*DESCRIPTION OF THE TASK*:
Before printing, remove every picture; then print the lines below exactly, from the first line through the line containing "Mukomel, V., 2012, Transformatsiya".
------ DATA FOR REVIEW
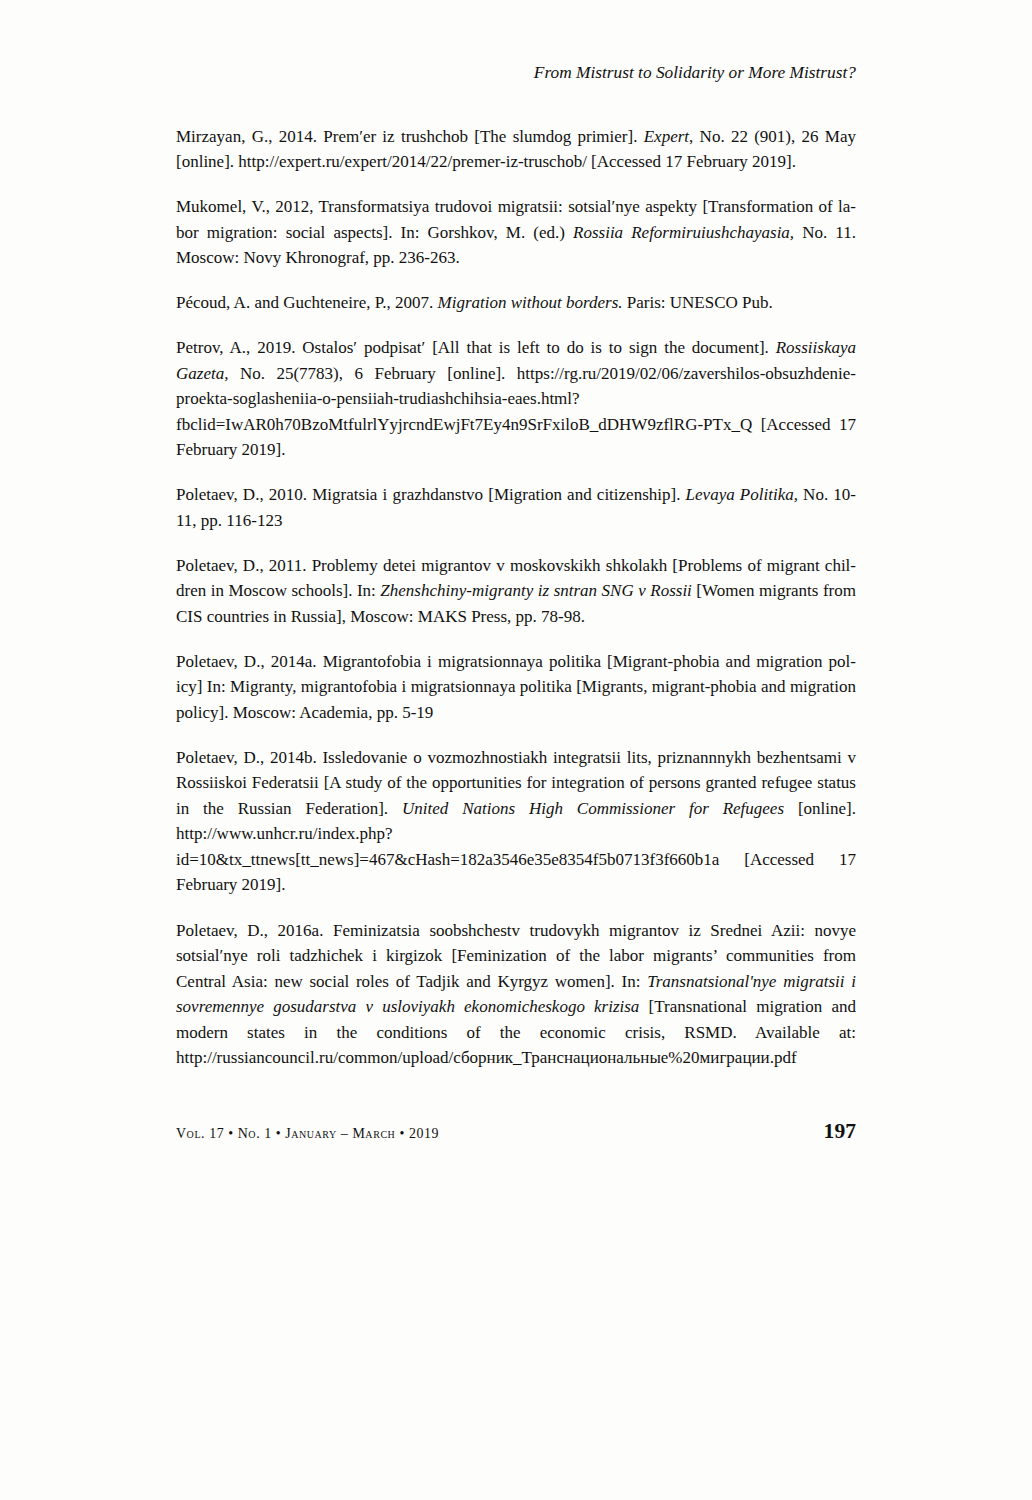From Mistrust to Solidarity or More Mistrust?
Mirzayan, G., 2014. Premʹer iz trushchob [The slumdog primier]. Expert, No. 22 (901), 26 May [online]. http://expert.ru/expert/2014/22/premer-iz-truschob/ [Accessed 17 February 2019].
Mukomel, V., 2012, Transformatsiya trudovoi migratsii: sotsialʹnye aspekty [Transformation of labor migration: social aspects]. In: Gorshkov, M. (ed.) Rossiia Reformiruiushchayasia, No. 11. Moscow: Novy Khronograf, pp. 236-263.
Pécoud, A. and Guchteneire, P., 2007. Migration without borders. Paris: UNESCO Pub.
Petrov, A., 2019. Ostalosʹ podpisatʹ [All that is left to do is to sign the document]. Rossiiskaya Gazeta, No. 25(7783), 6 February [online]. https://rg.ru/2019/02/06/zavershilos-obsuzhdenie-proekta-soglasheniia-o-pensiiah-trudiashchihsia-eaes.html?fbclid=IwAR0h70BzoMtfulrlYyjrcndEwjFt7Ey4n9SrFxiloB_dDHW9zflRG-PTx_Q [Accessed 17 February 2019].
Poletaev, D., 2010. Migratsia i grazhdanstvo [Migration and citizenship]. Levaya Politika, No. 10-11, pp. 116-123
Poletaev, D., 2011. Problemy detei migrantov v moskovskikh shkolakh [Problems of migrant children in Moscow schools]. In: Zhenshchiny-migranty iz sntran SNG v Rossii [Women migrants from CIS countries in Russia], Moscow: MAKS Press, pp. 78-98.
Poletaev, D., 2014a. Migrantofobia i migratsionnaya politika [Migrant-phobia and migration policy] In: Migranty, migrantofobia i migratsionnaya politika [Migrants, migrant-phobia and migration policy]. Moscow: Academia, pp. 5-19
Poletaev, D., 2014b. Issledovanie o vozmozhnostiakh integratsii lits, priznannnykh bezhentsami v Rossiiskoi Federatsii [A study of the opportunities for integration of persons granted refugee status in the Russian Federation]. United Nations High Commissioner for Refugees [online]. http://www.unhcr.ru/index.php?id=10&tx_ttnews[tt_news]=467&cHash=182a3546e35e8354f5b0713f3f660b1a [Accessed 17 February 2019].
Poletaev, D., 2016a. Feminizatsia soobshchestv trudovykh migrantov iz Srednei Azii: novye sotsialʹnye roli tadzhichek i kirgizok [Feminization of the labor migrants’ communities from Central Asia: new social roles of Tadjik and Kyrgyz women]. In: Transnatsionalʹnye migratsii i sovremennye gosudarstva v usloviyakh ekonomicheskogo krizisa [Transnational migration and modern states in the conditions of the economic crisis, RSMD. Available at: http://russiancouncil.ru/common/upload/сборник_Транснациональные%20миграции.pdf
Vol. 17 • No. 1 • January – March • 2019 197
------------
*RESPONSE FOR THIS EXERCISE*:
From Mistrust to Solidarity or More Mistrust?
Mirzayan, G., 2014. Premʹer iz trushchob [The slumdog primier]. Expert, No. 22 (901), 26 May [online]. http://expert.ru/expert/2014/22/premer-iz-truschob/ [Accessed 17 February 2019].
Mukomel, V., 2012, Transformatsiya trudovoi migratsii: sotsialʹnye aspekty [Transformation of labor migration: social aspects]. In: Gorshkov, M. (ed.) Rossiia Reformiruiushchayasia, No. 11. Moscow: Novy Khronograf, pp. 236-263.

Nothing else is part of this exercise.